Present the lines running from the one containing "kingdom: Fungi" through the one containing "common name: champignonordenen" as a numbered list, skipping any blank lines.

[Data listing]
[BEGIN]
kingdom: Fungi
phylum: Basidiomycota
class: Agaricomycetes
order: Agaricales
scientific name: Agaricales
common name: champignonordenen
[END]
[BEGIN]
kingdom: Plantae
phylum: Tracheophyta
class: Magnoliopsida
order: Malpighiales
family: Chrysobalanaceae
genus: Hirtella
[END]
Expected answer:
1. kingdom: Fungi
2. phylum: Basidiomycota
3. class: Agaricomycetes
4. order: Agaricales
5. scientific name: Agaricales
6. common name: champignonordenen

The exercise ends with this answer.